## Task instructions
Go through the listing below and return each line that includes "gerbv".

---------------

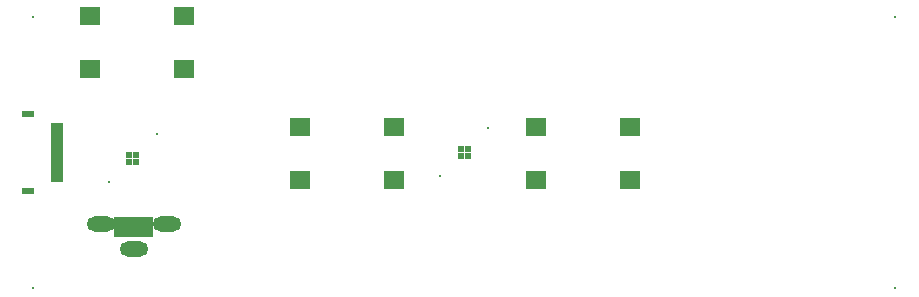
<source format=gts>
G04 Layer_Color=8388736*
%FSLAX44Y44*%
%MOMM*%
G71*
G01*
G75*
%ADD25R,0.6532X1.7032*%
%ADD26R,1.0032X0.6032*%
%ADD27R,1.0032X0.5032*%
%ADD28R,0.6032X0.6032*%
%ADD29R,1.7532X1.5032*%
G04:AMPARAMS|DCode=30|XSize=0.2032mm|YSize=0.2032mm|CornerRadius=0mm|HoleSize=0mm|Usage=FLASHONLY|Rotation=0.000|XOffset=0mm|YOffset=0mm|HoleType=Round|Shape=RoundedRectangle|*
%AMROUNDEDRECTD30*
21,1,0.2032,0.2032,0,0,0.0*
21,1,0.2032,0.2032,0,0,0.0*
1,1,0.0000,0.1016,-0.1016*
1,1,0.0000,-0.1016,-0.1016*
1,1,0.0000,-0.1016,0.1016*
1,1,0.0000,0.1016,0.1016*
%
%ADD30ROUNDEDRECTD30*%
%ADD31O,2.4032X1.3032*%
D25*
X-293670Y-63550D02*
D03*
X-287170D02*
D03*
X-280670D02*
D03*
X-274170D02*
D03*
X-267670D02*
D03*
D26*
X-370330Y31930D02*
D03*
Y-33070D02*
D03*
D27*
X-345330Y21930D02*
D03*
Y16930D02*
D03*
Y11930D02*
D03*
Y6930D02*
D03*
Y1930D02*
D03*
Y-3070D02*
D03*
Y-8070D02*
D03*
Y-13070D02*
D03*
Y-18070D02*
D03*
Y-23070D02*
D03*
D28*
X2240Y-3570D02*
D03*
X-3760D02*
D03*
Y2430D02*
D03*
X2240D02*
D03*
X-278480Y-8540D02*
D03*
X-284480D02*
D03*
Y-2540D02*
D03*
X-278480D02*
D03*
D29*
X-238380Y70210D02*
D03*
X-317880D02*
D03*
X-238380Y115210D02*
D03*
X-317880D02*
D03*
X-60580Y-23770D02*
D03*
X-140080D02*
D03*
X-60580Y21230D02*
D03*
X-140080D02*
D03*
X139750Y-23770D02*
D03*
X60250D02*
D03*
X139750Y21230D02*
D03*
X60250D02*
D03*
D30*
X-365760Y114430D02*
D03*
Y-115570D02*
D03*
X364240Y114430D02*
D03*
Y-115570D02*
D03*
X-21080Y-20890D02*
D03*
X19560Y19750D02*
D03*
X-301800Y-25860D02*
D03*
X-261160Y14780D02*
D03*
D31*
X-308670Y-61050D02*
D03*
X-252670D02*
D03*
X-280670Y-82550D02*
D03*
M02*

</source>
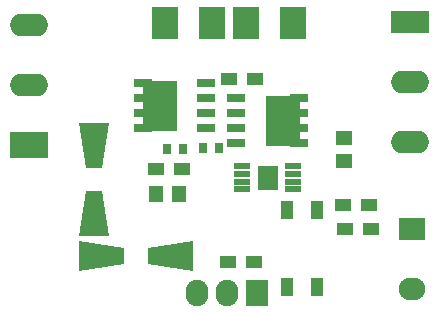
<source format=gts>
G04 #@! TF.FileFunction,Soldermask,Top*
%FSLAX46Y46*%
G04 Gerber Fmt 4.6, Leading zero omitted, Abs format (unit mm)*
G04 Created by KiCad (PCBNEW 0.201511171411+6319~30~ubuntu15.10.1-product) date Fr 04 Dez 2015 11:52:51 CET*
%MOMM*%
G01*
G04 APERTURE LIST*
%ADD10C,0.100000*%
%ADD11R,1.927200X2.232000*%
%ADD12O,1.927200X2.232000*%
%ADD13R,3.200000X1.927200*%
%ADD14O,3.200000X1.927200*%
%ADD15R,3.200000X2.200000*%
%ADD16R,2.232000X1.927200*%
%ADD17O,2.232000X1.927200*%
%ADD18R,2.200000X2.700000*%
%ADD19R,1.450000X1.200000*%
%ADD20R,1.200000X1.450000*%
%ADD21R,0.800000X0.900000*%
%ADD22R,1.470000X0.581000*%
%ADD23R,1.770000X2.090000*%
%ADD24R,1.599540X0.799440*%
%ADD25R,2.999080X4.200500*%
%ADD26R,1.400000X1.100000*%
%ADD27R,1.000100X1.500480*%
G04 APERTURE END LIST*
D10*
D11*
X169037000Y-85725000D03*
D12*
X166497000Y-85725000D03*
X163957000Y-85725000D03*
D13*
X181991000Y-62738000D03*
D14*
X181991000Y-67818000D03*
X181991000Y-72898000D03*
D15*
X149733000Y-73152000D03*
D14*
X149733000Y-68072000D03*
X149733000Y-62992000D03*
D16*
X182118000Y-80264000D03*
D17*
X182118000Y-85344000D03*
D10*
G36*
X163551540Y-81300650D02*
X163551540Y-83799350D01*
X159749820Y-83199910D01*
X159749820Y-81900090D01*
X163551540Y-81300650D01*
X163551540Y-81300650D01*
G37*
G36*
X153948460Y-83799350D02*
X153948460Y-81300650D01*
X157750180Y-81900090D01*
X157750180Y-83199910D01*
X153948460Y-83799350D01*
X153948460Y-83799350D01*
G37*
G36*
X153944650Y-71271460D02*
X156443350Y-71271460D01*
X155843910Y-75073180D01*
X154544090Y-75073180D01*
X153944650Y-71271460D01*
X153944650Y-71271460D01*
G37*
G36*
X156443350Y-80874540D02*
X153944650Y-80874540D01*
X154544090Y-77072820D01*
X155843910Y-77072820D01*
X156443350Y-80874540D01*
X156443350Y-80874540D01*
G37*
D18*
X172053000Y-62865000D03*
X168053000Y-62865000D03*
D19*
X176403000Y-72533000D03*
X176403000Y-74533000D03*
D20*
X160417000Y-77343000D03*
X162417000Y-77343000D03*
D21*
X165800000Y-73406000D03*
X164400000Y-73406000D03*
X161352000Y-73533000D03*
X162752000Y-73533000D03*
D22*
X167767000Y-74970640D03*
X167767000Y-75620880D03*
X167767000Y-76271120D03*
X167767000Y-76921360D03*
X172085000Y-76921360D03*
X172085000Y-76271120D03*
X172085000Y-75620880D03*
X172085000Y-74970640D03*
D23*
X169926000Y-75946000D03*
D18*
X165195000Y-62865000D03*
X161195000Y-62865000D03*
D24*
X159385000Y-71755000D03*
X164719000Y-71755000D03*
X159385000Y-70485000D03*
X159385000Y-69215000D03*
X159385000Y-67945000D03*
X164719000Y-70485000D03*
X164719000Y-69215000D03*
X164719000Y-67945000D03*
D25*
X160782000Y-69850000D03*
D24*
X172593000Y-69215000D03*
X167259000Y-69215000D03*
X172593000Y-70485000D03*
X172593000Y-71755000D03*
X172593000Y-73025000D03*
X167259000Y-70485000D03*
X167259000Y-71755000D03*
X167259000Y-73025000D03*
D25*
X171196000Y-71120000D03*
D26*
X166667000Y-67564000D03*
X168867000Y-67564000D03*
X160444000Y-75184000D03*
X162644000Y-75184000D03*
X178519000Y-78232000D03*
X176319000Y-78232000D03*
X176446000Y-80264000D03*
X178646000Y-80264000D03*
X166540000Y-83058000D03*
X168740000Y-83058000D03*
D27*
X174117000Y-85166200D03*
X171577000Y-85166200D03*
X171577000Y-78663800D03*
X174117000Y-78663800D03*
M02*

</source>
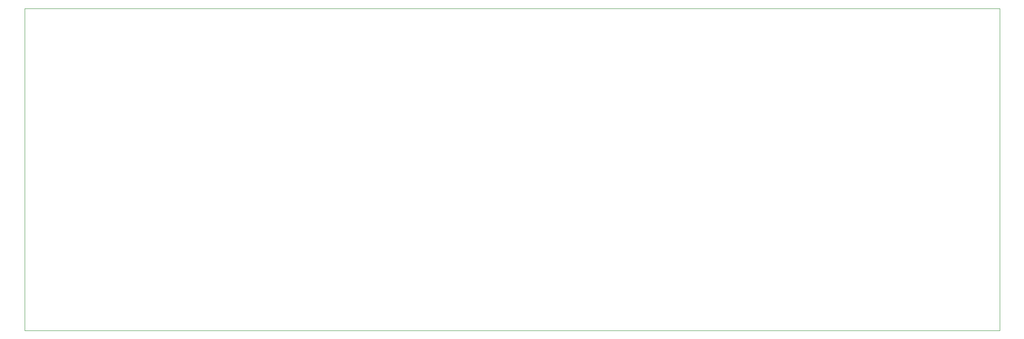
<source format=gbr>
G04 This is an RS-274x file exported by *
G04 gerbv version 2.6.1 *
G04 More information is available about gerbv at *
G04 http://gerbv.geda-project.org/ *
G04 --End of header info--*
%MOIN*%
%FSLAX34Y34*%
%IPPOS*%
G04 --Define apertures--*
%ADD10C,0.0039*%
G04 --Start main section--*
G54D10*
G01X0076362Y0025295D02*
G01X0076362Y0000000D01*
G01X0000000Y0025295D02*
G01X0076362Y0025295D01*
G01X0000000Y0000000D02*
G01X0076362Y0000000D01*
G01X0000000Y0025295D02*
G01X0000000Y0000000D01*
M02*

</source>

---------------

## Solution
G04 gerbv version 2.6.1 *
G04 More information is available about gerbv at *
G04 http://gerbv.geda-project.org/ *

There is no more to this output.